Negative effects of mining:
- Migration of workers to mining regions, where state structures are often weak, puts women at risk of sexual assault. This also increases the risk of sexually transmitted diseases.
- In mining areas, women are predominantly involved in agriculture and livestock farming and are therefore exposed to health and economic risks through the potential contamination of soil and water.
- In many countries, women do not have the right to a formal land title and therefore do not receive compensation when land is expropriated for mining activities. With the loss of their agricultural land, they lose all means of livelihood.
Positive effects from which women & girls benefit less:
- Women benefit less from well-paid direct and indirect employment in mining. Women in mining are not only paid less than men. They also hardly get a chance to qualify or participate in training. Due to the often-prevailing superstition that women in mines are bad luck, they are predominantly employed in small-scale mines to process the raw material with products that arise serious health hazards for them and potentially their unborn children.
- Women benefit less from development investments financed by mining taxes. According to studies, men are more likely to invest in large infrastructure projects, while women invest in education and health, which has a more sustainable impact on the community.
- They are less likely to own businesses that benefit from demand for suppliers.
- Women are often excluded from participation processes. They do not have a voice in mining and community forums on mining policy issues.

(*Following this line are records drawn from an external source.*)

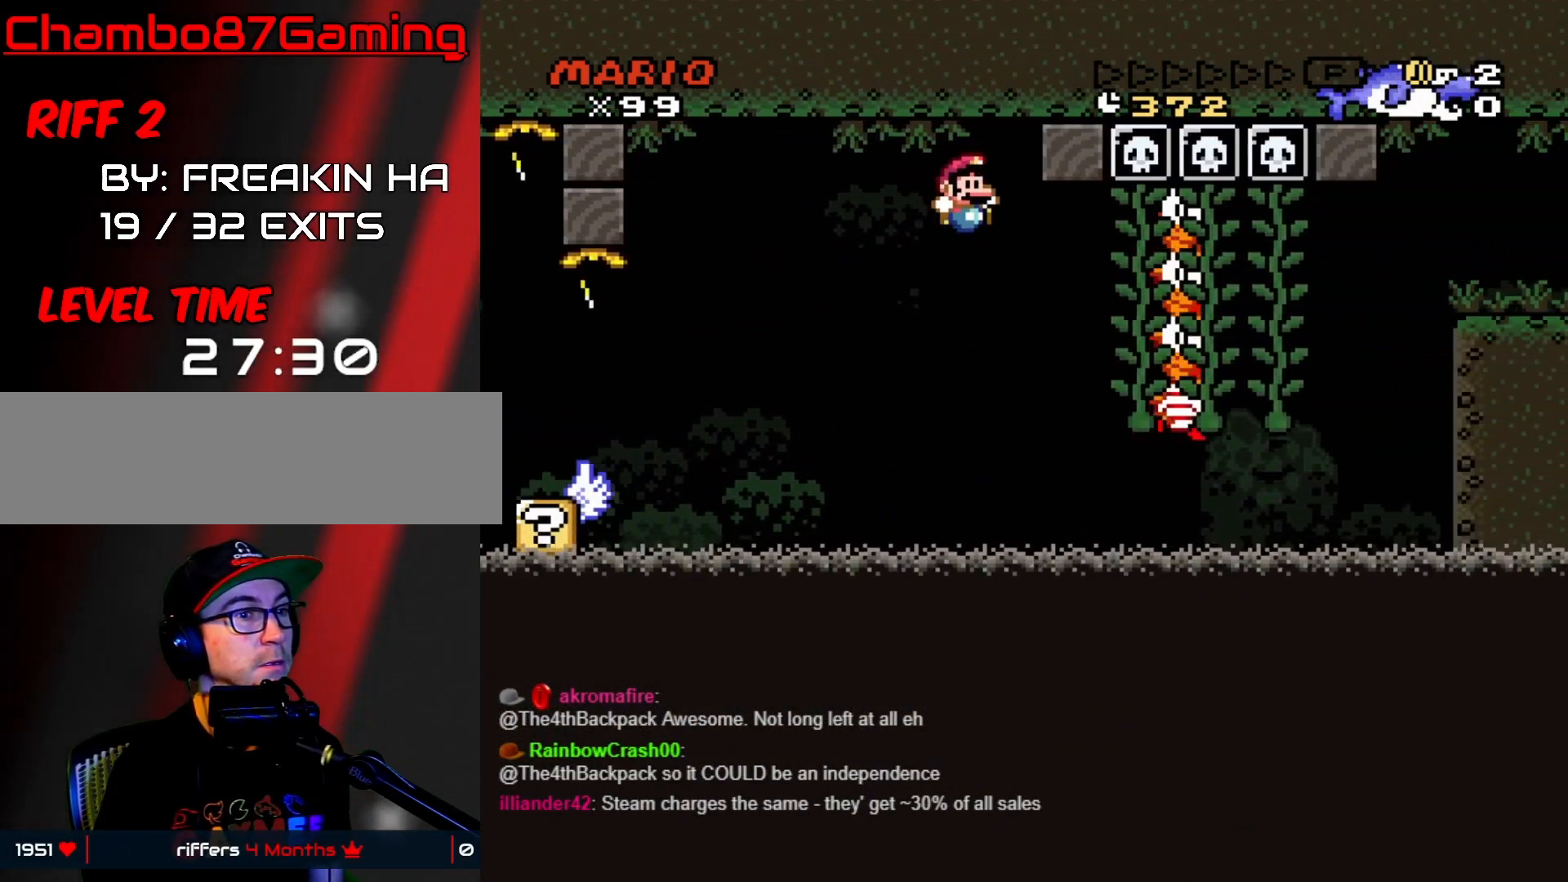
{"buttons": ["Y", "DPAD_DOWN"], "events": [[217, "DPAD_UP", "down"], [233, "DPAD_RIGHT", "up"], [283, "B", "up"], [317, "DPAD_UP", "up"], [383, "DPAD_DOWN", "down"]]}
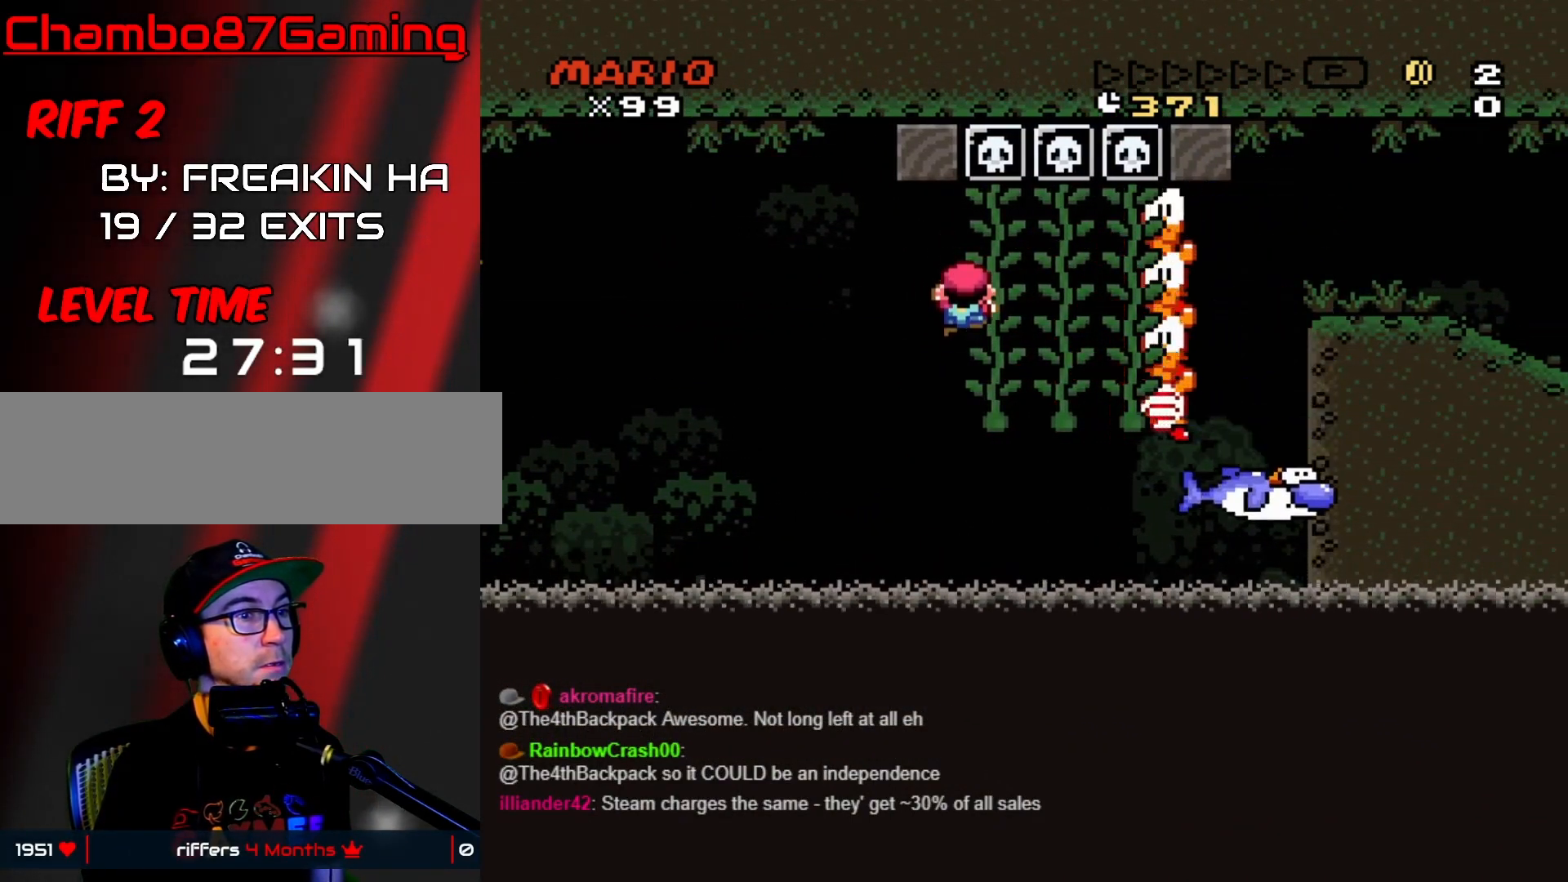
{"buttons": ["B", "Y", "DPAD_LEFT"], "events": [[300, "DPAD_DOWN", "up"], [450, "B", "down"], [450, "DPAD_LEFT", "down"]]}
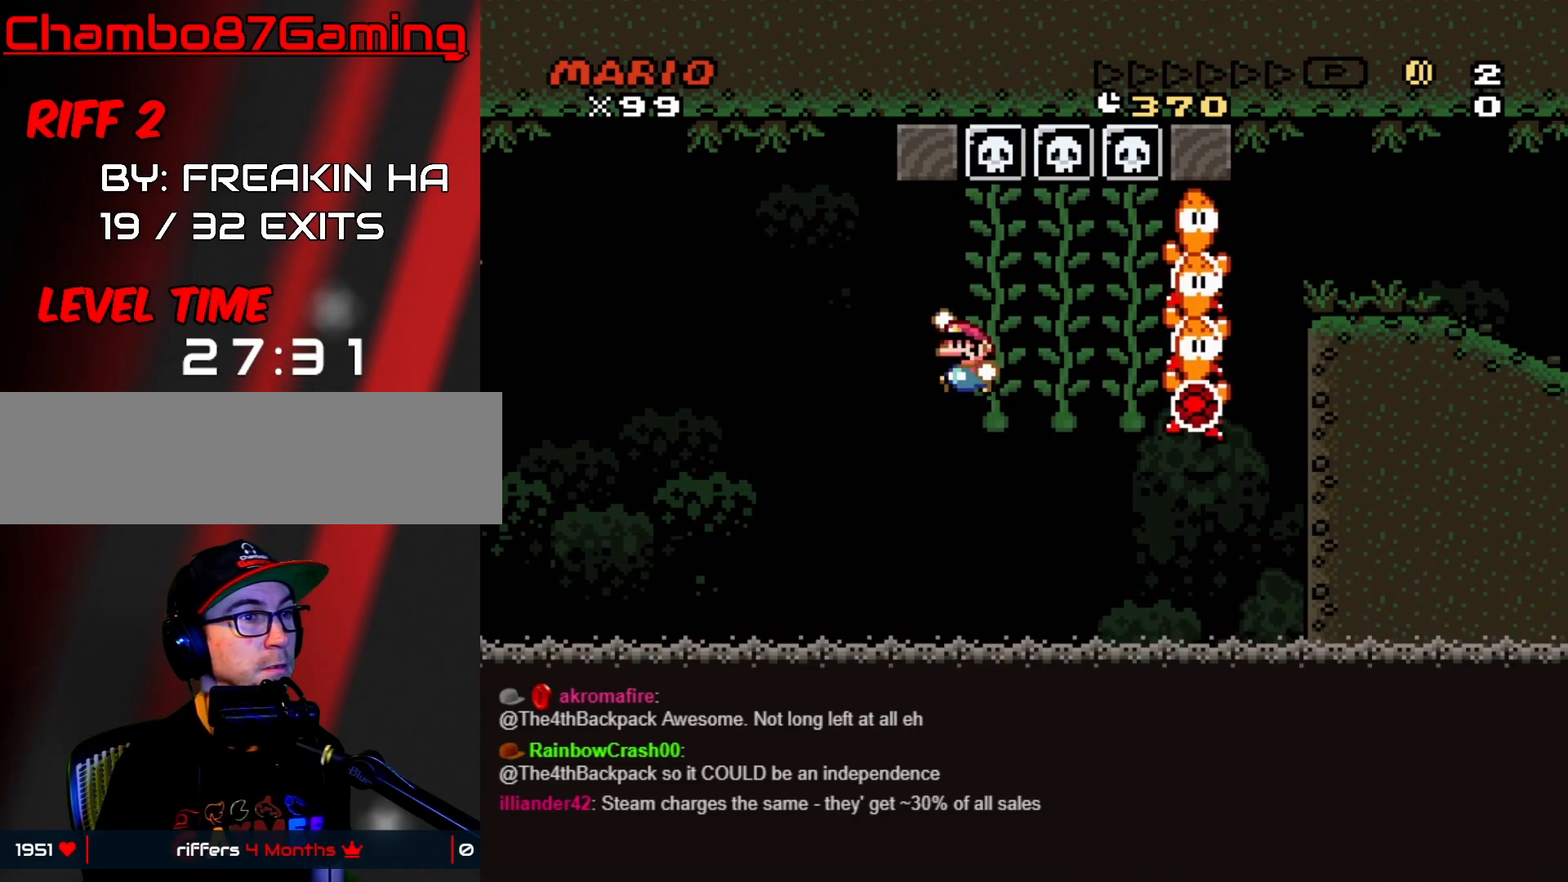
{"buttons": ["B", "Y"], "events": [[233, "DPAD_DOWN", "down"], [233, "DPAD_LEFT", "up"], [250, "DPAD_DOWN", "up"], [250, "DPAD_RIGHT", "down"], [433, "DPAD_RIGHT", "up"]]}
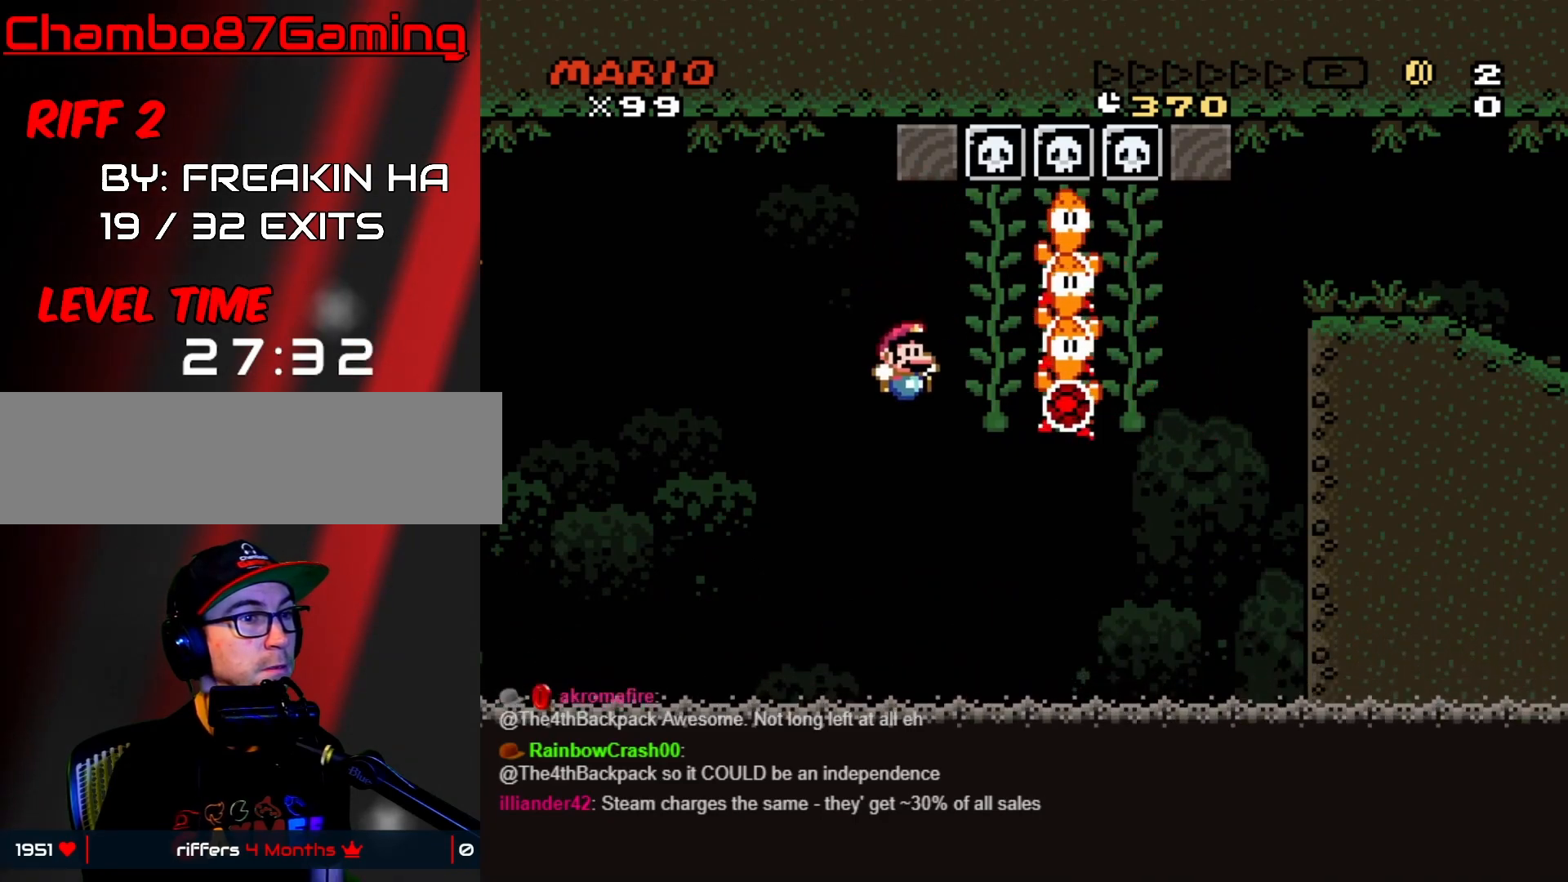
{"buttons": ["Y", "DPAD_UP"], "events": [[33, "B", "up"], [33, "DPAD_RIGHT", "down"], [317, "B", "down"], [417, "B", "up"], [500, "DPAD_RIGHT", "up"], [500, "DPAD_UP", "down"]]}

However, women are not solely victims of the mining sector, nor are they a homogeneous group in their experiences. Many women actively choose to work in mining or in roles adjacent to the mining sector. Implemented responsibly, the extractive sector offers enormous economic potential for many developing and emerging countries. Women and girls should also be able to benefit from this. They should be able to work in and around mines on an equal footing, safely and without violence.
Sector Programme commitment
Gender equality is an effective means of combating this injustice. In June 2021, for example, the German government adopted the third Third National Action Plan (External link) for the implementation of the “Women, Peace and Security” Agenda (2021 to 2024), in which gender issues in mining are also an important topic. The action plan is part of Germany's commitment to implementing the 2030 Agenda (External link).
The Sector Programme “Extractives and Development” is also committed to strengthening gender equality in the raw materials sector. This is done, among other things, by raising awareness of the issue, preparing best practices and developing solutions and recommendations for action. Through interactive formats, studies (External link), webinars (External link) and videos (External link), the sector project works to combat discrimination against women in the mining sector.
In addition, the Sector Programme actively supports the multi-stakeholder partnership Women’s Rights and Mining (WRM) (External link) on behalf of the BMZ. The WRM is an international multi-stakeholder group (MSG) made up of representatives of governments, international non-governmental organizations and researchers. Its aim is to encourage key stakeholders in the mining sector to address the issue of gender equality and to strengthen the rights of women and girls in the mining sector.
Promoting gender equality (SDG 5 (External link)) is a characteristic of quality of German development cooperation. In the extractive sector, empowering women and girls is one of the best ways to achieve positive economic and inclusive social development outcomes.